Thursday, December 11, 2008

Have the Polo Players met their match?

The future of the Athens Hardcourt Bike Polo League may be in serious jeopardy.  After a run-in with the security guard at the Butler Building, league officials decided to move the games scheduled for the evening of Thursday last to the parking lot of the Jittery Joe's coffee sweatshop, a vastly inferior venue.  The Polo League has used the Butler Building parking lot as a training ground for the past few months with no trouble, other than some confrontations with a band of unruly Greeks behind the Southern Wall of the court in conflict. Until the events of December 11, this had been a near-perfect venue for the League's weekly matches. The ground is relatively smooth and level, the streetlights are always on, and one would imagine that the roving bands of possum-slaughtering, khaki-clad, date-raping fraternitarians would be more of a concern or nuisance than an innocuous bunch of beer swilling pipe smackers. Passers-by, police, and (up to this point) security guards have been nonplussed by and unconcerned about the oddballs on bikes riding in circles swinging golf clubs and PCP pipes at a ball that may or may not actually be visible to the naked eye. But somehow, on a rainy and uninviting Thursday night, a hillbilly in a minivan with some stickers on it managed to run off the band of mallet-whackers who had just begun the first match of the evening's program. How did he do this? With fear tactics, poor English, and a mandate of power over a small chunk of cracking asphalt that comes with a meager paycheck twice monthly. A debate ensued, but the League's position was severely weakened by the arbitrary and foolish decree against consuming delicious hoppy beverages in public places, which it was clearly in violation of.

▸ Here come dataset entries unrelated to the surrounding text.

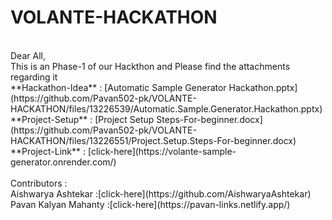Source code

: # VOLANTE-HACKATHON
<br />
Dear All,
<br />
This is an Phase-1 of our Hackthon and Please find the attachments regarding it
<br />
**Hackathon-Idea** : [Automatic Sample Generator Hackathon.pptx](https://github.com/Pavan502-pk/VOLANTE-HACKATHON/files/13226539/Automatic.Sample.Generator.Hackathon.pptx)
<br />
**Project-Setup**  : [Project Setup Steps-For-beginner.docx](https://github.com/Pavan502-pk/VOLANTE-HACKATHON/files/13226551/Project.Setup.Steps-For-beginner.docx)
<br />
**Project-Link**   : [click-here](https://volante-sample-generator.onrender.com/)
<br />
<br />
Contributors :
<br />
     Aishwarya Ashtekar   :[click-here](https://github.com/AishwaryaAshtekar)
<br />
     Pavan Kalyan Mahanty :[click-here](https://pavan-links.netlify.app/)
<br />
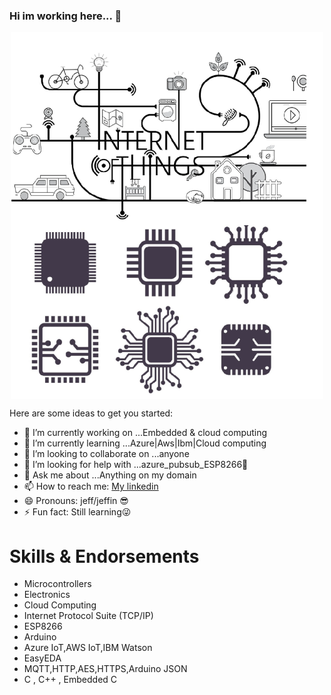 ### Hi im working here... 👋

<p align="center">
  <img src="backgrdnd.png" width="500" align="center">
</p 

Here are some ideas to get you started:

- 🔭 I’m currently working on ...Embedded & cloud computing
- 🌱 I’m currently learning ...Azure|Aws|Ibm|Cloud computing
- 👯 I’m looking to collaborate on ...anyone
- 🤔 I’m looking for help with ...azure_pubsub_ESP8266😤
- 💬 Ask me about ...Anything on my domain
- 📫 How to reach me: [My linkedin](http://linkedin.com/in/jeffin-mathew-28j)
- 😄 Pronouns: jeff/jeffin 😎 
- ⚡ Fun fact: Still learning😜

# Skills & Endorsements

* Microcontrollers
* Electronics
* Cloud Computing
* Internet Protocol Suite (TCP/IP)
* ESP8266
* Arduino
* Azure IoT,AWS IoT,IBM Watson
* EasyEDA
* MQTT,HTTP,AES,HTTPS,Arduino JSON
* C , C++ , Embedded C
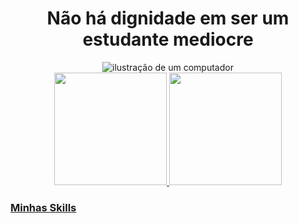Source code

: <div align="center">
   <h1>Não há dignidade em ser um estudante mediocre</h1>
   <img src="https://raw.githubusercontent.com/MicaelliMedeiros/micaellimedeiros/master/image/computer-illustration.png" alt="ilustração de um computador">

</div>

<div align="center">
   <a href="https://github.com/DiogoSilas">
      
   <img height="180em"  src="https://github-readme-stats.vercel.app/api?username=DiogoSilas&show_icons=true&theme=chartreuse-dark&include_all_commits=true&count_private=true"/>
   
   <img height="180em" src="https://github-readme-stats.vercel.app/api/top-langs/?username=DiogoSilas&layout=compact&langs_count=6&theme=chartreuse-dark"/>
</div>

   ### Minhas Skills
   


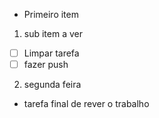 * Primeiro item
 1. sub item a ver
   * [ ] Limpar tarefa
   * [ ] fazer push
 2. segunda feira
* tarefa final de rever o trabalho
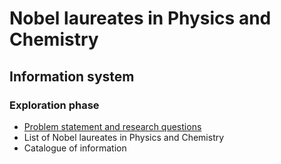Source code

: # Nobel laureates in Physics and Chemistry
## Information system
### Exploration phase
* [Problem statement and research questions](https://github.com/VericaD/nobel_winners_pc/wiki/Problem-statement-and-research-questions)
* List of Nobel laureates in Physics and Chemistry
* Catalogue of information
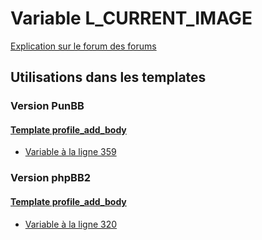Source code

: # Variable L_CURRENT_IMAGE
[Explication sur le forum des forums](http://forum.forumactif.com/t294113-listing-des-variables#L_CURRENT_IMAGE)

## Utilisations dans les templates

### Version PunBB

#### [Template profile_add_body](punbb/profile_add_body.md)
* [Variable à la ligne 359](../punbb/profile_add_body.tpl#L359)

### Version phpBB2

#### [Template profile_add_body](subsilver/profile_add_body.md)
* [Variable à la ligne 320](../subsilver/profile_add_body.tpl#L320)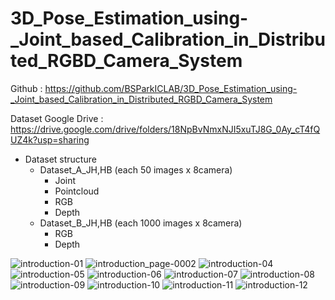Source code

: # 3D_Pose_Estimation_using-_Joint_based_Calibration_in_Distributed_RGBD_Camera_System

Github : https://github.com/BSParkICLAB/3D_Pose_Estimation_using-_Joint_based_Calibration_in_Distributed_RGBD_Camera_System  

Dataset Google Drive : https://drive.google.com/drive/folders/18NpBvNmxNJI5xuTJ8G_0Ay_cT4fQUZ4k?usp=sharing

  - Dataset structure
      - Dataset_A_JH,HB (each 50 images x 8camera)
          - Joint
          - Pointcloud
          - RGB
          - Depth
      - Dataset_B_JH,HB (each 1000 images x 8camera)
          - RGB
          - Depth
      

![introduction-01](https://github.com/BSParkICLAB/3D_Pose_Estimation_using-_Joint_based_Calibration_in_Distributed_RGBD_Camera_System/assets/146613437/2907afe2-b6ea-4dae-b1e8-890fb360d772)
![introduction_page-0002](https://github.com/BSParkICLAB/3D_Pose_Estimation_using-_Joint_based_Calibration_in_Distributed_RGBD_Camera_System/assets/146613437/9747e821-690a-4049-b80a-6becf134aae5)
![introduction-04](https://github.com/BSParkICLAB/3D_Pose_Estimation_using-_Joint_based_Calibration_in_Distributed_RGBD_Camera_System/assets/146613437/1026ece1-82c4-48a0-960d-adf68e2b7f27)
![introduction-05](https://github.com/BSParkICLAB/3D_Pose_Estimation_using-_Joint_based_Calibration_in_Distributed_RGBD_Camera_System/assets/146613437/bde9d641-7c4a-4b63-9ea0-d9c1bbf8910d)
![introduction-06](https://github.com/BSParkICLAB/3D_Pose_Estimation_using-_Joint_based_Calibration_in_Distributed_RGBD_Camera_System/assets/146613437/82f09329-1363-4752-8ffc-8de1f7ada7b6)
![introduction-07](https://github.com/BSParkICLAB/3D_Pose_Estimation_using-_Joint_based_Calibration_in_Distributed_RGBD_Camera_System/assets/146613437/44fb49f0-b367-4f1e-8013-f1069e6cf753)
![introduction-08](https://github.com/BSParkICLAB/3D_Pose_Estimation_using-_Joint_based_Calibration_in_Distributed_RGBD_Camera_System/assets/146613437/57e93615-1d99-47e3-a603-b894eda87d3f)
![introduction-09](https://github.com/BSParkICLAB/3D_Pose_Estimation_using-_Joint_based_Calibration_in_Distributed_RGBD_Camera_System/assets/146613437/47df0bbc-3555-4c20-a584-77bede4f62e7)
![introduction-10](https://github.com/BSParkICLAB/3D_Pose_Estimation_using-_Joint_based_Calibration_in_Distributed_RGBD_Camera_System/assets/146613437/6724165c-78ff-47da-ad81-e661a513a129)
![introduction-11](https://github.com/BSParkICLAB/3D_Pose_Estimation_using-_Joint_based_Calibration_in_Distributed_RGBD_Camera_System/assets/146613437/b52aa89a-fc4e-40eb-a43a-3798f3076cb8)
![introduction-12](https://github.com/BSParkICLAB/3D_Pose_Estimation_using-_Joint_based_Calibration_in_Distributed_RGBD_Camera_System/assets/146613437/32d6df75-17d9-403a-a63e-ddb46559d847)
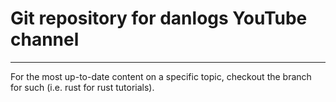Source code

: # Git repository for danlogs YouTube channel

---

For the most up-to-date content on a specific topic, checkout the branch for such (i.e. rust for rust tutorials).
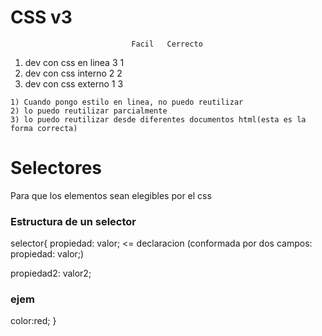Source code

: 
# CSS v3
                               Facil   Cerrecto
   1) dev con css en linea       3         1
   2) dev con css interno        2         2
   3) dev con css externo        1         3

    1) Cuando pongo estilo en linea, no puedo reutilizar
    2) lo puedo reutilizar parcialmente
    3) lo puedo reutilizar desde diferentes documentos html(esta es la forma correcta)

# Selectores
Para que los elementos sean elegibles por el css

### Estructura de un selector
selector{
   propiedad: valor;          <= declaracion (conformada por dos campos: propiedad: valor;)
  
  propiedad2: valor2;

  ### ejem
  color:red;
}
  

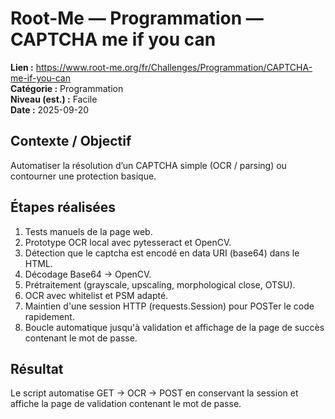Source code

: ﻿# Root-Me — Programmation — CAPTCHA me if you can
**Lien :** https://www.root-me.org/fr/Challenges/Programmation/CAPTCHA-me-if-you-can  
**Catégorie :** Programmation  
**Niveau (est.) :** Facile  
**Date :** 2025-09-20

## Contexte / Objectif
Automatiser la résolution d’un CAPTCHA simple (OCR / parsing) ou contourner une protection basique.

## Étapes réalisées
1. Tests manuels de la page web.
2. Prototype OCR local avec pytesseract et OpenCV.
3. Détection que le captcha est encodé en data URI (base64) dans le HTML.
4. Décodage Base64 -> OpenCV.
5. Prétraitement (grayscale, upscaling, morphological close, OTSU).
6. OCR avec whitelist et PSM adapté.
7. Maintien d'une session HTTP (requests.Session) pour POSTer le code rapidement.
8. Boucle automatique jusqu'à validation et affichage de la page de succès contenant le mot de passe.

## Résultat
Le script automatise GET -> OCR -> POST en conservant la session et affiche la page de validation contenant le mot de passe.
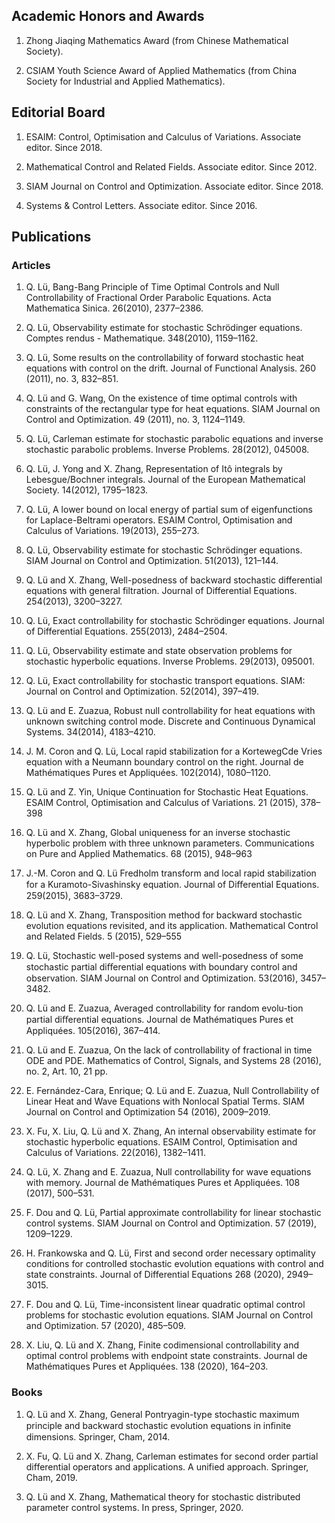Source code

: ## Academic Honors and Awards

1. Zhong Jiaqing Mathematics Award (from Chinese Mathematical Society).

2. CSIAM Youth Science Award of Applied Mathematics (from China Society for Industrial and Applied Mathematics).

## Editorial Board

1. ESAIM: Control, Optimisation and Calculus of Variations. Associate editor. Since 2018.

2. Mathematical Control and Related Fields. Associate editor. Since 2012.

3. SIAM Journal on Control and Optimization. Associate editor. Since 2018.

4. Systems & Control Letters. Associate editor. Since 2016.

## Publications

### Articles

1. Q. Lü, Bang-Bang Principle of Time Optimal Controls and Null Controllability of Fractional Order Parabolic Equations. Acta Mathematica Sinica. 26(2010), 2377–2386.

2. Q. Lü, Observability estimate for stochastic Schrödinger equations. Comptes rendus - Mathematique. 348(2010), 1159–1162.

3. Q. Lü, Some results on the controllability of forward stochastic heat equations with control on the drift. Journal of Functional Analysis. 260 (2011), no. 3, 832–851.

4. Q. Lü and G. Wang, On the existence of time optimal controls with constraints of the rectangular type for heat equations. SIAM Journal on Control and Optimization. 49 (2011), no. 3, 1124–1149.

5. Q. Lü, Carleman estimate for stochastic parabolic equations and inverse stochastic parabolic problems. Inverse Problems. 28(2012), 045008.

6. Q. Lü, J. Yong and X. Zhang, Representation of Itô integrals by Lebesgue/Bochner integrals. Journal of the European Mathematical Society. 14(2012), 1795–1823.

7. Q. Lü, A lower bound on local energy of partial sum of eigenfunctions for Laplace-Beltrami operators. ESAIM Control, Optimisation and Calculus of Variations. 19(2013), 255–273.

8. Q. Lü, Observability estimate for stochastic Schrödinger equations. SIAM Journal on Control and Optimization. 51(2013), 121–144.

9. Q. Lü and X. Zhang, Well-posedness of backward stochastic differential equations with general filtration. Journal of Differential Equations. 254(2013), 3200–3227.

10. Q. Lü, Exact controllability for stochastic Schrödinger equations. Journal of Differential Equations. 255(2013), 2484–2504.

11. Q. Lü, Observability estimate and state observation problems for stochastic hyperbolic equations. Inverse Problems. 29(2013), 095001.

12. Q. Lü, Exact controllability for stochastic transport equations. SIAM: Journal on Control and Optimization. 52(2014), 397–419.

13. Q. Lü and E. Zuazua, Robust null controllability for heat equations with unknown switching control mode. Discrete and Continuous Dynamical Systems. 34(2014), 4183–4210.

14. J. M. Coron and Q. Lü, Local rapid stabilization for a KortewegCde Vries equation with a Neumann boundary control on the right. Journal de Mathématiques Pures et Appliquées. 102(2014), 1080–1120.

15. Q. Lü and Z. Yin, Unique Continuation for Stochastic Heat Equations. ESAIM Control, Optimisation and Calculus of Variations. 21 (2015), 378–398

16. Q. Lü and X. Zhang, Global uniqueness for an inverse stochastic hyperbolic problem with three unknown parameters. Communications on Pure and Applied Mathematics. 68 (2015), 948–963

17. J.-M. Coron and Q. Lü Fredholm transform and local rapid stabilization for a Kuramoto-Sivashinsky equation. Journal of Diﬀerential Equations. 259(2015), 3683–3729.

18. Q. Lü and X. Zhang, Transposition method for backward stochastic evolution equations revisited, and its application. Mathematical Control and Related Fields. 5 (2015), 529–555

19. Q. Lü, Stochastic well-posed systems and well-posedness of some stochastic partial diﬀerential equations with boundary control and observation. SIAM Journal on Control and Optimization. 53(2016), 3457–3482.

20. Q. Lü and E. Zuazua, Averaged controllability for random evolu-tion partial diﬀerential equations. Journal de Mathématiques Pures et Appliquées. 105(2016), 367–414.

21. Q. Lü and E. Zuazua, On the lack of controllability of fractional in time ODE and PDE. Mathematics of Control, Signals, and Systems 28 (2016), no. 2, Art. 10, 21 pp.

22. E. Fernández-Cara, Enrique; Q. Lü and E. Zuazua, Null Controllability of Linear Heat and Wave Equations with Nonlocal Spatial Terms. SIAM Journal on Control and Optimization 54 (2016), 2009–2019.

23. X. Fu, X. Liu, Q. Lü and X. Zhang, An internal observability estimate for stochastic hyperbolic equations. ESAIM Control, Optimisation and Calculus of Variations. 22(2016), 1382–1411.

24. Q. Lü, X. Zhang and E. Zuazua, Null controllability for wave equations with memory. Journal de Mathématiques Pures et Appliquées. 108 (2017), 500–531.

25. F. Dou and Q. Lü, Partial approximate controllability for linear stochastic control systems. SIAM Journal on Control and Optimization. 57 (2019), 1209–1229.

26. H. Frankowska and Q. Lü, First and second order necessary optimality conditions for controlled stochastic evolution equations with control and state constraints. Journal of Differential Equations 268 (2020), 2949–3015.

27. F. Dou and Q. Lü, Time-inconsistent linear quadratic optimal control problems for stochastic evolution equations. SIAM Journal on Control and Optimization. 57 (2020), 485–509.

28. X. Liu, Q. Lü and X. Zhang, Finite codimensional controllability and optimal control problems with endpoint state constraints. Journal de Mathématiques Pures et Appliquées. 138 (2020), 164–203.

### Books

1. Q. Lü and X. Zhang, General Pontryagin-type stochastic maximum principle and backward stochastic evolution equations in inﬁnite dimensions. Springer, Cham, 2014.

2. X. Fu, Q. Lü and X. Zhang, Carleman estimates for second order partial differential operators and applications. A unified approach. Springer, Cham, 2019.

3. Q. Lü and X. Zhang, Mathematical theory for stochastic distributed parameter control systems. In press, Springer, 2020.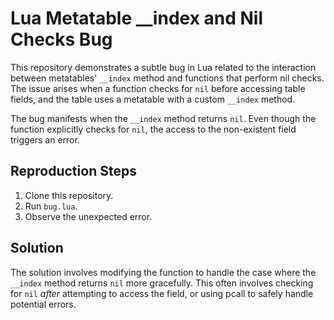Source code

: # Lua Metatable __index and Nil Checks Bug

This repository demonstrates a subtle bug in Lua related to the interaction between metatables' `__index` method and functions that perform nil checks.  The issue arises when a function checks for `nil` before accessing table fields, and the table uses a metatable with a custom `__index` method.

The bug manifests when the `__index` method returns `nil`. Even though the function explicitly checks for `nil`, the access to the non-existent field triggers an error.

## Reproduction Steps

1. Clone this repository.
2. Run `bug.lua`.
3. Observe the unexpected error.

## Solution

The solution involves modifying the function to handle the case where the `__index` method returns `nil` more gracefully.  This often involves checking for `nil` *after* attempting to access the field, or using pcall to safely handle potential errors.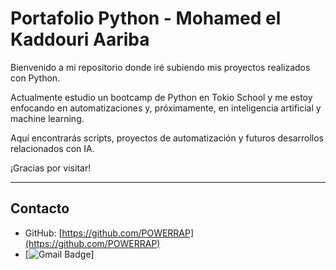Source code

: # Portafolio Python - Mohamed el Kaddouri Aariba

Bienvenido a mi repositorio donde iré subiendo mis proyectos realizados con Python.

Actualmente estudio un bootcamp de Python en Tokio School y me estoy enfocando en automatizaciones y, próximamente, en inteligencia artificial y machine learning.

Aquí encontrarás scripts, proyectos de automatización y futuros desarrollos relacionados con IA.

¡Gracias por visitar!

---

## Contacto

- GitHub: [https://github.com/POWERRAP](https://github.com/POWERRAP)
- [![Gmail Badge](https://img.shields.io/badge/-mohamed.elka@hotmail.com-c14438?style=flat-square&logo=Gmail&logoColor=white&link=mailto:mohamed.elka@hotmail.com)]
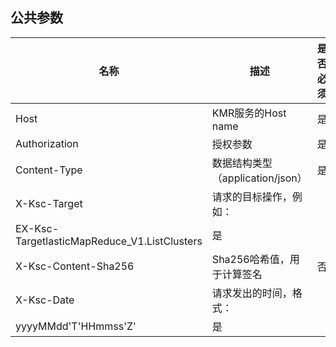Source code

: ## 公共参数

| 名称 | 描述 | 是否必须 |
| -- | -- | -- |
| Host | KMR服务的Host name | 是 |
| Authorization | 授权参数 | 是 |
| Content-Type | 数据结构类型（application/json） | 是 |
| X-Ksc-Target | 请求的目标操作，例如：
EX-Ksc-TargetlasticMapReduce_V1.ListClusters | 是 |
| X-Ksc-Content-Sha256 | Sha256哈希值，用于计算签名 | 否 |
| X-Ksc-Date | 请求发出的时间，格式：
yyyyMMdd'T'HHmmss'Z'  | 是 |
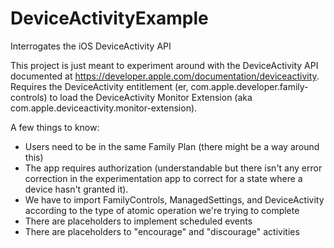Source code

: # DeviceActivityExample
Interrogates the iOS DeviceActivity API

This project is just meant to experiment around with the DeviceActivity API documented at https://developer.apple.com/documentation/deviceactivity. Requires the DeviceActivity entitlement (er, com.apple.developer.family-controls) to load the DeviceActivity Monitor Extension (aka com.apple.deviceactivity.monitor-extension). 

A few things to know:
* Users need to be in the same Family Plan (there might be a way around this)
* The app requires authorization (understandable but there isn't any error correction in the experimentation app to correct for a state where a device hasn't granted it).
* We have to import FamilyControls, ManagedSettings, and DeviceActivity according to the type of atomic operation we're trying to complete
* There are placeholders to implement scheduled events
* There are placeholders to "encourage" and "discourage" activities
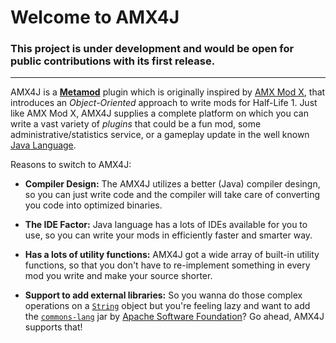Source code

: # Welcome to AMX4J

### This project is under development and would be open for public contributions with its first release.

---

AMX4J is a [**Metamod**](http://metamod.org/) plugin which is originally inspired by [AMX Mod X](http://www.amxmodx.org), that introduces an *Object-Oriented* approach to write mods for Half-Life 1. Just like AMX Mod X, AMX4J supplies a complete platform on which you can write a vast variety of *plugins* that could be a fun mod, some administrative/statistics service, or a gameplay update in the well known [Java Language](https://en.wikipedia.org/wiki/Java_(programming_language)).

Reasons to switch to AMX4J:

 - **Compiler Design:** The AMX4J utilizes a better (Java) compiler desingn, so you can just write code and the compiler will take care of converting you code into optimized binaries.
 
 - **The IDE Factor:** Java language has a lots of IDEs available for you to use, so you can write your mods in efficiently faster and smarter way.
 
 - **Has a lots of utility functions:** AMX4J got a wide array of built-in utility functions, so that you don't have to re-implement something in every mod you write and make your source shorter.
 
 - **Support to add external libraries:** So you wanna do those complex operations on a [`String`](https://docs.oracle.com/javase/7/docs/api/java/lang/String.html) object but you're feeling lazy and want to add the [`commons-lang`](https://commons.apache.org/proper/commons-lang/) jar by [Apache Software Foundation](https://apache.org)? Go ahead, AMX4J supports that!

Rather than risk an expensive and time-consuming court battle, the League's legal team advised bowing out, conceding a momentary defeat, and moving the matches to the next-best location. 

All we need is a fairly flat space where we can swing our mallets and drink our beers without interference from any kind of arbitrarily appointed authority figure, where the cars of the world will leave us unmolested for a few short hours, someplace in the secretive corners of Athens where The Great Eye is not casting its deathly stare upon us, but where the streetlights still shine brightly as the Christmas star beckoning the Magi, a glowing beacon for the faithful few who showed up on a rainy night in December to pay homage to the Duke of the Mallet in hopes that he might spare their souls and allow them passage to Pensacola, where all good Americans go when they die. This cannot be too much to ask, and such a place must exist somewhere.


1 comment:

BYo"Bob" said...

Our court in ATL got locked. I don't know why, or who, but we are currently seeking a new home also. Maybe it'll be opened after the x-mas break, but I feel for ya'll.